----- The data
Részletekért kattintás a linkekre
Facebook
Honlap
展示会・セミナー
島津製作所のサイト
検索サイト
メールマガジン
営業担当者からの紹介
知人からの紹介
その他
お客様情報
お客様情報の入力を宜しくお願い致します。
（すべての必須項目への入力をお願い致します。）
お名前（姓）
----------
Each entry must be output exactly as it was written.

Részletekért kattintás a linkekre
Facebook
Honlap
展示会・セミナー
島津製作所のサイト
検索サイト
メールマガジン
営業担当者からの紹介
知人からの紹介
その他
お客様情報
お客様情報の入力を宜しくお願い致します。
（すべての必須項目への入力をお願い致します。）
お名前（姓）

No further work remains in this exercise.